BEGIN

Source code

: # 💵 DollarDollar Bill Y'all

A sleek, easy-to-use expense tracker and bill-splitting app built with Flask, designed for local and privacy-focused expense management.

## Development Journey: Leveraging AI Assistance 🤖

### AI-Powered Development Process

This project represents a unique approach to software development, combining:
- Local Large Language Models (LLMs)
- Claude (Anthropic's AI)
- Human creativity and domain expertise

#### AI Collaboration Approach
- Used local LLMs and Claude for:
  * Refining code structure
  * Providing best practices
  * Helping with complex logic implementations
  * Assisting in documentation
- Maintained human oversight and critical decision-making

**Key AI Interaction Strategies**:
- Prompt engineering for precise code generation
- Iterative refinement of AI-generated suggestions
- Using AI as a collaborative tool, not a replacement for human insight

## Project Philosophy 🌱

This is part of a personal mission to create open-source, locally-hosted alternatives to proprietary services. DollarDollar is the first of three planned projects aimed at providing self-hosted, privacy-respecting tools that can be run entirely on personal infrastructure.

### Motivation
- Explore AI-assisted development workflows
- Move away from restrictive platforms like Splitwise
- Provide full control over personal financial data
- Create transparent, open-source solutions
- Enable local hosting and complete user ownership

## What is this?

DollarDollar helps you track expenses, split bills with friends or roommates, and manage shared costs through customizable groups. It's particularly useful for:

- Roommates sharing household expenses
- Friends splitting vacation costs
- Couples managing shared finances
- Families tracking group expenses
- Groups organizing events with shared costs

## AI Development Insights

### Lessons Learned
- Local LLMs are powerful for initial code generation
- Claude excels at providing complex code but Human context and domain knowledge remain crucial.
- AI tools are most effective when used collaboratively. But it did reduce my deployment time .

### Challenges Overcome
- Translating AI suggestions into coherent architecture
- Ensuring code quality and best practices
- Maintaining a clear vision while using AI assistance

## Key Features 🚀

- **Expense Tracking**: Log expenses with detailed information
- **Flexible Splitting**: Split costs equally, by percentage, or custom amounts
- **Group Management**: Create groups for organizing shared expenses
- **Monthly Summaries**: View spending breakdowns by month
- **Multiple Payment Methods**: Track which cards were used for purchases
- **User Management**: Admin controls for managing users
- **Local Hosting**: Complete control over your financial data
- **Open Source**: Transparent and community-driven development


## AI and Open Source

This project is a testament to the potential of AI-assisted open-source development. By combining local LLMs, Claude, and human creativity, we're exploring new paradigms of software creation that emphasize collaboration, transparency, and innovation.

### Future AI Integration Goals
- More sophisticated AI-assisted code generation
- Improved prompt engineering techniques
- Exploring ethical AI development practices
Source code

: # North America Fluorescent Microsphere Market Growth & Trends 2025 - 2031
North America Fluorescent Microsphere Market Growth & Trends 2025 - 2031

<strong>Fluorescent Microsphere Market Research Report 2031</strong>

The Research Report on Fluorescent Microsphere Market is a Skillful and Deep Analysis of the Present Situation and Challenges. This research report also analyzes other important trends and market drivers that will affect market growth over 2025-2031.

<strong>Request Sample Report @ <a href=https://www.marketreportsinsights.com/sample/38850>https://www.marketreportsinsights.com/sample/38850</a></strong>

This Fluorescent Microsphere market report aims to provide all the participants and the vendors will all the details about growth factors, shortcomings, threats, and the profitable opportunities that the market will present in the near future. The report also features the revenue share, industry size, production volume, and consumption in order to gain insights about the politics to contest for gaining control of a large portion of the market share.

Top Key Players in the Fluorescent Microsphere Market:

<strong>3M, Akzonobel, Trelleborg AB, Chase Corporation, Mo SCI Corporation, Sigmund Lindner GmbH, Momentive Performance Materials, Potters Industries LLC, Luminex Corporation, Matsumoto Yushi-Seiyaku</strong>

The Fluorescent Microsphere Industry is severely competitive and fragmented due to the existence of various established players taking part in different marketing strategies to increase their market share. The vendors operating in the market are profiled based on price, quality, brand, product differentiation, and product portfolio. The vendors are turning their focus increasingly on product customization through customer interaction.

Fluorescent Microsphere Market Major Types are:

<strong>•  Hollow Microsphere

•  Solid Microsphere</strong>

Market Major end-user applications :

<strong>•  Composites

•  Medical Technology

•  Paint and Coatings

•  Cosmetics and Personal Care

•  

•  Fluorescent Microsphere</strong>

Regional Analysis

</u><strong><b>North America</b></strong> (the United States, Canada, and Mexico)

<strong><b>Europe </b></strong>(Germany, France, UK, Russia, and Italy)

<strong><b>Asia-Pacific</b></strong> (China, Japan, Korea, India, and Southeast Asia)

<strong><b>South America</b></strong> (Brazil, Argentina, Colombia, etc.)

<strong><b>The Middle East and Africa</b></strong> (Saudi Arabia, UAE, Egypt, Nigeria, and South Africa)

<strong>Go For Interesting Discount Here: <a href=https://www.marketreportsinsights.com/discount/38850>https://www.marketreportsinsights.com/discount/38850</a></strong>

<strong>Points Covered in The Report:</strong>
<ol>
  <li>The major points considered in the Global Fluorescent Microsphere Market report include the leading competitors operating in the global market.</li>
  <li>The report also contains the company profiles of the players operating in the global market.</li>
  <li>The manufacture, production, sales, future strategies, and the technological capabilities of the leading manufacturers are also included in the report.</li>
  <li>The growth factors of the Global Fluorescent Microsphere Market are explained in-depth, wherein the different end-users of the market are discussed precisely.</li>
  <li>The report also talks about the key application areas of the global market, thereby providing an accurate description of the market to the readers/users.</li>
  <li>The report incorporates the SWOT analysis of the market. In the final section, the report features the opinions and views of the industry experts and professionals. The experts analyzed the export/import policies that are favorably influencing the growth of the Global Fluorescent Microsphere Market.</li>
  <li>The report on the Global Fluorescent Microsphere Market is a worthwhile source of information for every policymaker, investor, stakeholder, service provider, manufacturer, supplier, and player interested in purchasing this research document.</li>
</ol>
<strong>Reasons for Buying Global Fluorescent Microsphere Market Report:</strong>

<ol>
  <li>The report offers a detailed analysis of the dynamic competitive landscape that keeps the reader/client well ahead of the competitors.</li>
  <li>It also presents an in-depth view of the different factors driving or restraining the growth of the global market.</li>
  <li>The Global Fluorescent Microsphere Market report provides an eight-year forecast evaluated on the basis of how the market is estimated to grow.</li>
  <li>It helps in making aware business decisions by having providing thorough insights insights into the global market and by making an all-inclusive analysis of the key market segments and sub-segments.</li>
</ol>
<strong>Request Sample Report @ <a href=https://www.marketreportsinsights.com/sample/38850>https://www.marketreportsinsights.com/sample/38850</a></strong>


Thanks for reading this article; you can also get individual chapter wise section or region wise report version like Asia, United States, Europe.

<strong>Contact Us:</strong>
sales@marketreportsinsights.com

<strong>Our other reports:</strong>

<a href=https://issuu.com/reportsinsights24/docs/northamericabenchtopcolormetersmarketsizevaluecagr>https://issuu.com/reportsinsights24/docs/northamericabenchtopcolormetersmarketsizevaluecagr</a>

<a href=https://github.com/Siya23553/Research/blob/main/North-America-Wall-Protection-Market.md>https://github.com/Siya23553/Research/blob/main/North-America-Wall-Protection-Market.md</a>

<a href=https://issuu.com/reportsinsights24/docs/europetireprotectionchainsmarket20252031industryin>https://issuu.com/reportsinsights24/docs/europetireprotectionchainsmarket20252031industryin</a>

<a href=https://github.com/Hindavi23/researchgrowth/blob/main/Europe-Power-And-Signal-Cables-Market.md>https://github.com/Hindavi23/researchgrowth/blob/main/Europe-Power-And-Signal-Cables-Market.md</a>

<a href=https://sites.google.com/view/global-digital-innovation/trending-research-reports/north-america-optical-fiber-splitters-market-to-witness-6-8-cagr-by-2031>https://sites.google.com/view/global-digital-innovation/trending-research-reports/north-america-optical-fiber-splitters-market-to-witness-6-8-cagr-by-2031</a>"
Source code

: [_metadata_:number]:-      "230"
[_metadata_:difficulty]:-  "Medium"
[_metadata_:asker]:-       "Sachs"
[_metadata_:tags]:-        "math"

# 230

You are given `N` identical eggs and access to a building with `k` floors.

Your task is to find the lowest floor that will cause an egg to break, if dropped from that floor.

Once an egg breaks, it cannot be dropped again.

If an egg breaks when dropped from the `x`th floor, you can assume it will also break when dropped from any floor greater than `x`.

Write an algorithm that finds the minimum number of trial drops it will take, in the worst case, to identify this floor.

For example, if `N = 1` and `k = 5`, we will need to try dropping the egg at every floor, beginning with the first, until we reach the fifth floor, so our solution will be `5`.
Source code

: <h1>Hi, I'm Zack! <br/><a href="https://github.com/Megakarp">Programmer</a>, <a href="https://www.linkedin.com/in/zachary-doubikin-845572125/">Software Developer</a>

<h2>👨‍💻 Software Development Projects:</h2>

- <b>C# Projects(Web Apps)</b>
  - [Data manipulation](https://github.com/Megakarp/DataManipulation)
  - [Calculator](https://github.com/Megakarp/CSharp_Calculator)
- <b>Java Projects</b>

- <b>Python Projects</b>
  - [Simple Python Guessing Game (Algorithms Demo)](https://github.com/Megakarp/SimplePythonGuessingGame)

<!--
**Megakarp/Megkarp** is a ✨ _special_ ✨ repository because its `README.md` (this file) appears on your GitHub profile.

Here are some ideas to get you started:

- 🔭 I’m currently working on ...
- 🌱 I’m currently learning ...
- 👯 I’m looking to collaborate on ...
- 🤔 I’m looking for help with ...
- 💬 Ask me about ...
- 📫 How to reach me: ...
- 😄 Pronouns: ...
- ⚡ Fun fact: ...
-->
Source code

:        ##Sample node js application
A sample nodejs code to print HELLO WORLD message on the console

END

AIM OF THE TASK - Your answer should be the exact lines above from the one with "## Key Features 🚀" through the one with "## AI and Open Source", both included, and nothing besides.

ANSWER SECTION -
## Key Features 🚀

- **Expense Tracking**: Log expenses with detailed information
- **Flexible Splitting**: Split costs equally, by percentage, or custom amounts
- **Group Management**: Create groups for organizing shared expenses
- **Monthly Summaries**: View spending breakdowns by month
- **Multiple Payment Methods**: Track which cards were used for purchases
- **User Management**: Admin controls for managing users
- **Local Hosting**: Complete control over your financial data
- **Open Source**: Transparent and community-driven development


## AI and Open Source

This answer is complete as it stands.